> [WHAT YOU SHOULD DO] The following data has a line with "05-11-2013 | -- | Regular |" and a line with "25-02-2006 | -- | Regular |". Write out exactly those lines and all the lines between them.

> [SOURCE INFORMATION]
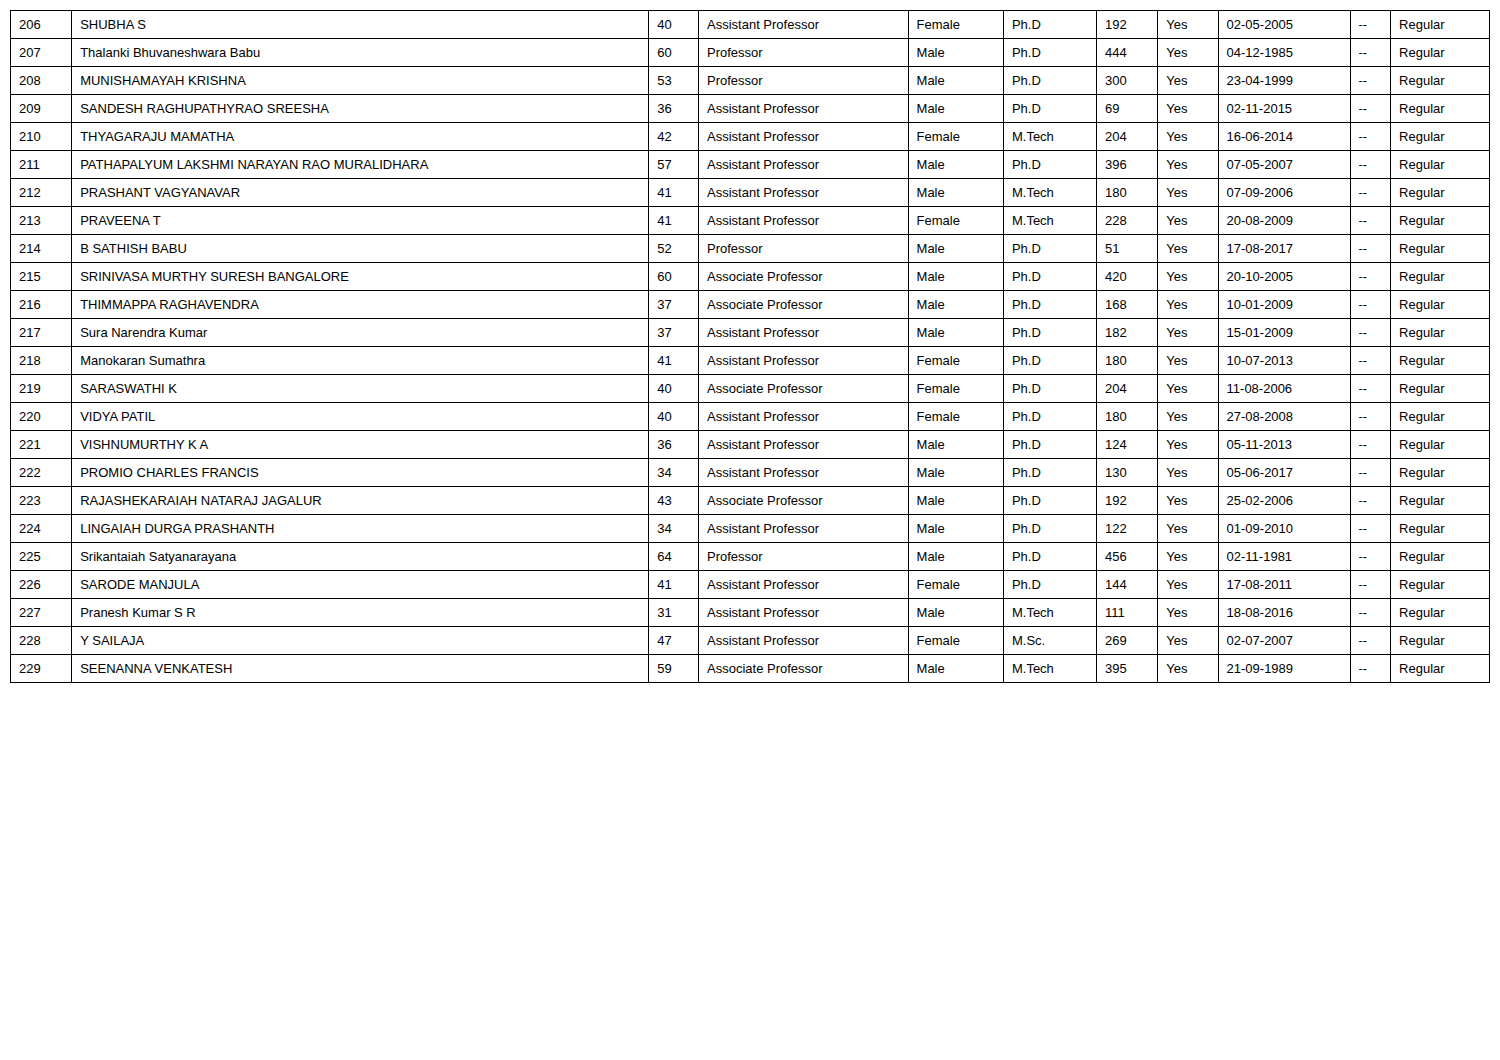| 206 | SHUBHA S | 40 | Assistant Professor | Female | Ph.D | 192 | Yes | 02-05-2005 | -- | Regular |
| 207 | Thalanki Bhuvaneshwara Babu | 60 | Professor | Male | Ph.D | 444 | Yes | 04-12-1985 | -- | Regular |
| 208 | MUNISHAMAYAH KRISHNA | 53 | Professor | Male | Ph.D | 300 | Yes | 23-04-1999 | -- | Regular |
| 209 | SANDESH RAGHUPATHYRAO SREESHA | 36 | Assistant Professor | Male | Ph.D | 69 | Yes | 02-11-2015 | -- | Regular |
| 210 | THYAGARAJU MAMATHA | 42 | Assistant Professor | Female | M.Tech | 204 | Yes | 16-06-2014 | -- | Regular |
| 211 | PATHAPALYUM LAKSHMI NARAYAN RAO MURALIDHARA | 57 | Assistant Professor | Male | Ph.D | 396 | Yes | 07-05-2007 | -- | Regular |
| 212 | PRASHANT VAGYANAVAR | 41 | Assistant Professor | Male | M.Tech | 180 | Yes | 07-09-2006 | -- | Regular |
| 213 | PRAVEENA T | 41 | Assistant Professor | Female | M.Tech | 228 | Yes | 20-08-2009 | -- | Regular |
| 214 | B SATHISH BABU | 52 | Professor | Male | Ph.D | 51 | Yes | 17-08-2017 | -- | Regular |
| 215 | SRINIVASA MURTHY SURESH BANGALORE | 60 | Associate Professor | Male | Ph.D | 420 | Yes | 20-10-2005 | -- | Regular |
| 216 | THIMMAPPA RAGHAVENDRA | 37 | Associate Professor | Male | Ph.D | 168 | Yes | 10-01-2009 | -- | Regular |
| 217 | Sura Narendra Kumar | 37 | Assistant Professor | Male | Ph.D | 182 | Yes | 15-01-2009 | -- | Regular |
| 218 | Manokaran Sumathra | 41 | Assistant Professor | Female | Ph.D | 180 | Yes | 10-07-2013 | -- | Regular |
| 219 | SARASWATHI K | 40 | Associate Professor | Female | Ph.D | 204 | Yes | 11-08-2006 | -- | Regular |
| 220 | VIDYA PATIL | 40 | Assistant Professor | Female | Ph.D | 180 | Yes | 27-08-2008 | -- | Regular |
| 221 | VISHNUMURTHY K A | 36 | Assistant Professor | Male | Ph.D | 124 | Yes | 05-11-2013 | -- | Regular |
| 222 | PROMIO CHARLES FRANCIS | 34 | Assistant Professor | Male | Ph.D | 130 | Yes | 05-06-2017 | -- | Regular |
| 223 | RAJASHEKARAIAH NATARAJ JAGALUR | 43 | Associate Professor | Male | Ph.D | 192 | Yes | 25-02-2006 | -- | Regular |
| 224 | LINGAIAH DURGA PRASHANTH | 34 | Assistant Professor | Male | Ph.D | 122 | Yes | 01-09-2010 | -- | Regular |
| 225 | Srikantaiah Satyanarayana | 64 | Professor | Male | Ph.D | 456 | Yes | 02-11-1981 | -- | Regular |
| 226 | SARODE MANJULA | 41 | Assistant Professor | Female | Ph.D | 144 | Yes | 17-08-2011 | -- | Regular |
| 227 | Pranesh Kumar S R | 31 | Assistant Professor | Male | M.Tech | 111 | Yes | 18-08-2016 | -- | Regular |
| 228 | Y SAILAJA | 47 | Assistant Professor | Female | M.Sc. | 269 | Yes | 02-07-2007 | -- | Regular |
| 229 | SEENANNA VENKATESH | 59 | Associate Professor | Male | M.Tech | 395 | Yes | 21-09-1989 | -- | Regular |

> [FINISHED EXERCISE]
| 221 | VISHNUMURTHY K A | 36 | Assistant Professor | Male | Ph.D | 124 | Yes | 05-11-2013 | -- | Regular |
| 222 | PROMIO CHARLES FRANCIS | 34 | Assistant Professor | Male | Ph.D | 130 | Yes | 05-06-2017 | -- | Regular |
| 223 | RAJASHEKARAIAH NATARAJ JAGALUR | 43 | Associate Professor | Male | Ph.D | 192 | Yes | 25-02-2006 | -- | Regular |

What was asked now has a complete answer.